2.1 Configuration parameters repository

The first service provided by DHCP is to provide persistent storage of network parameters for network clients. The model of DHCP persistent storage is that the DHCP service stores a key-value entry for each client, where the key is some unique identifier (for example, an IP subnet number and a unique identifier within the subnet) and the value contains the configuration parameters for the client.

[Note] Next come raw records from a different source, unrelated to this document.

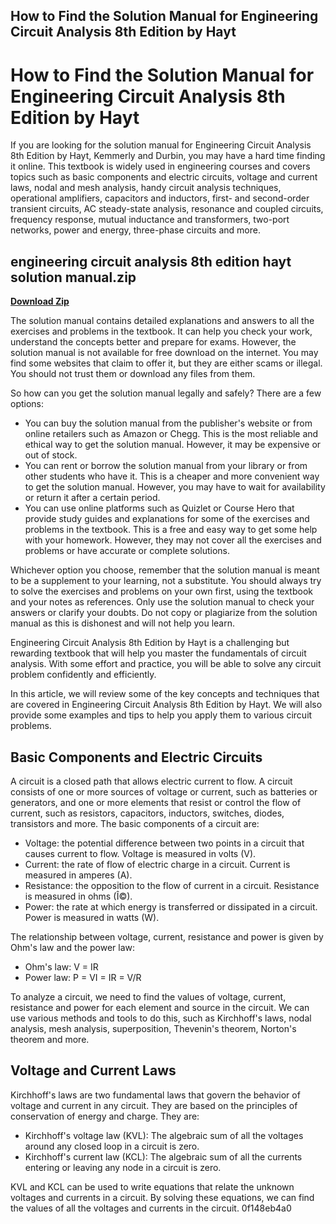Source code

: ## How to Find the Solution Manual for Engineering Circuit Analysis 8th Edition by Hayt

  
# How to Find the Solution Manual for Engineering Circuit Analysis 8th Edition by Hayt
 
If you are looking for the solution manual for Engineering Circuit Analysis 8th Edition by Hayt, Kemmerly and Durbin, you may have a hard time finding it online. This textbook is widely used in engineering courses and covers topics such as basic components and electric circuits, voltage and current laws, nodal and mesh analysis, handy circuit analysis techniques, operational amplifiers, capacitors and inductors, first- and second-order transient circuits, AC steady-state analysis, resonance and coupled circuits, frequency response, mutual inductance and transformers, two-port networks, power and energy, three-phase circuits and more.
 
## engineering circuit analysis 8th edition hayt solution manual.zip


[**Download Zip**](https://www.google.com/url?q=https%3A%2F%2Ftiurll.com%2F2tLlEy&sa=D&sntz=1&usg=AOvVaw1GbaHDaRxx9ddFn0uNj1bM)

 
The solution manual contains detailed explanations and answers to all the exercises and problems in the textbook. It can help you check your work, understand the concepts better and prepare for exams. However, the solution manual is not available for free download on the internet. You may find some websites that claim to offer it, but they are either scams or illegal. You should not trust them or download any files from them.
 
So how can you get the solution manual legally and safely? There are a few options:
 
- You can buy the solution manual from the publisher's website or from online retailers such as Amazon or Chegg. This is the most reliable and ethical way to get the solution manual. However, it may be expensive or out of stock.
- You can rent or borrow the solution manual from your library or from other students who have it. This is a cheaper and more convenient way to get the solution manual. However, you may have to wait for availability or return it after a certain period.
- You can use online platforms such as Quizlet or Course Hero that provide study guides and explanations for some of the exercises and problems in the textbook. This is a free and easy way to get some help with your homework. However, they may not cover all the exercises and problems or have accurate or complete solutions.

Whichever option you choose, remember that the solution manual is meant to be a supplement to your learning, not a substitute. You should always try to solve the exercises and problems on your own first, using the textbook and your notes as references. Only use the solution manual to check your answers or clarify your doubts. Do not copy or plagiarize from the solution manual as this is dishonest and will not help you learn.
 
Engineering Circuit Analysis 8th Edition by Hayt is a challenging but rewarding textbook that will help you master the fundamentals of circuit analysis. With some effort and practice, you will be able to solve any circuit problem confidently and efficiently.
  
In this article, we will review some of the key concepts and techniques that are covered in Engineering Circuit Analysis 8th Edition by Hayt. We will also provide some examples and tips to help you apply them to various circuit problems.
 
## Basic Components and Electric Circuits
 
A circuit is a closed path that allows electric current to flow. A circuit consists of one or more sources of voltage or current, such as batteries or generators, and one or more elements that resist or control the flow of current, such as resistors, capacitors, inductors, switches, diodes, transistors and more. The basic components of a circuit are:

- Voltage: the potential difference between two points in a circuit that causes current to flow. Voltage is measured in volts (V).
- Current: the rate of flow of electric charge in a circuit. Current is measured in amperes (A).
- Resistance: the opposition to the flow of current in a circuit. Resistance is measured in ohms (Î©).
- Power: the rate at which energy is transferred or dissipated in a circuit. Power is measured in watts (W).

The relationship between voltage, current, resistance and power is given by Ohm's law and the power law:

- Ohm's law: V = IR
- Power law: P = VI = IR = V/R

To analyze a circuit, we need to find the values of voltage, current, resistance and power for each element and source in the circuit. We can use various methods and tools to do this, such as Kirchhoff's laws, nodal analysis, mesh analysis, superposition, Thevenin's theorem, Norton's theorem and more.
 
## Voltage and Current Laws
 
Kirchhoff's laws are two fundamental laws that govern the behavior of voltage and current in any circuit. They are based on the principles of conservation of energy and charge. They are:

- Kirchhoff's voltage law (KVL): The algebraic sum of all the voltages around any closed loop in a circuit is zero.
- Kirchhoff's current law (KCL): The algebraic sum of all the currents entering or leaving any node in a circuit is zero.

KVL and KCL can be used to write equations that relate the unknown voltages and currents in a circuit. By solving these equations, we can find the values of all the voltages and currents in the circuit.
 0f148eb4a0
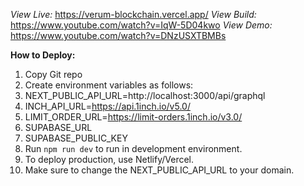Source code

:_View Live:_
https://verum-blockchain.vercel.app/
_View Build:_
https://www.youtube.com/watch?v=IqW-5D04kwo
_View Demo:_
https://www.youtube.com/watch?v=DNzUSXTBMBs

**How to Deploy:**

1. Copy Git repo
2. Create environment variables as follows:
3. NEXT_PUBLIC_API_URL=http://localhost:3000/api/graphql
4. INCH_API_URL=https://api.1inch.io/v5.0/
5. LIMIT_ORDER_URL=https://limit-orders.1inch.io/v3.0/
6. SUPABASE_URL
7. SUPABASE_PUBLIC_KEY
8. Run `npm run dev` to run in development environment.
9. To deploy production, use Netlify/Vercel.
10. Make sure to change the NEXT_PUBLIC_API_URL to your domain.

For example, the key might be the pair (IP-subnet-number, hardware- address) (note that the "hardware-address" should be typed by the type of hardware to accommodate possible duplication of hardware addresses resulting from bit-ordering problems in a mixed-media, bridged network) allowing for serial or concurrent reuse of a hardware address on different subnets, and for hardware addresses that may not be globally unique. Alternately, the key might be the pair (IP-subnet-number, hostname), allowing the server to assign parameters intelligently to a DHCP client that has been moved to a different subnet or has changed hardware addresses (perhaps because the network interface failed and was replaced). The protocol defines that the key will be (IP-subnet-number, hardware-address) unless the client explicitly supplies an identifier using the 'client identifier' option. A client can query the DHCP service to retrieve its configuration parameters. The client interface to the configuration parameters repository consists of protocol messages to request configuration parameters and responses from the server carrying the configuration parameters.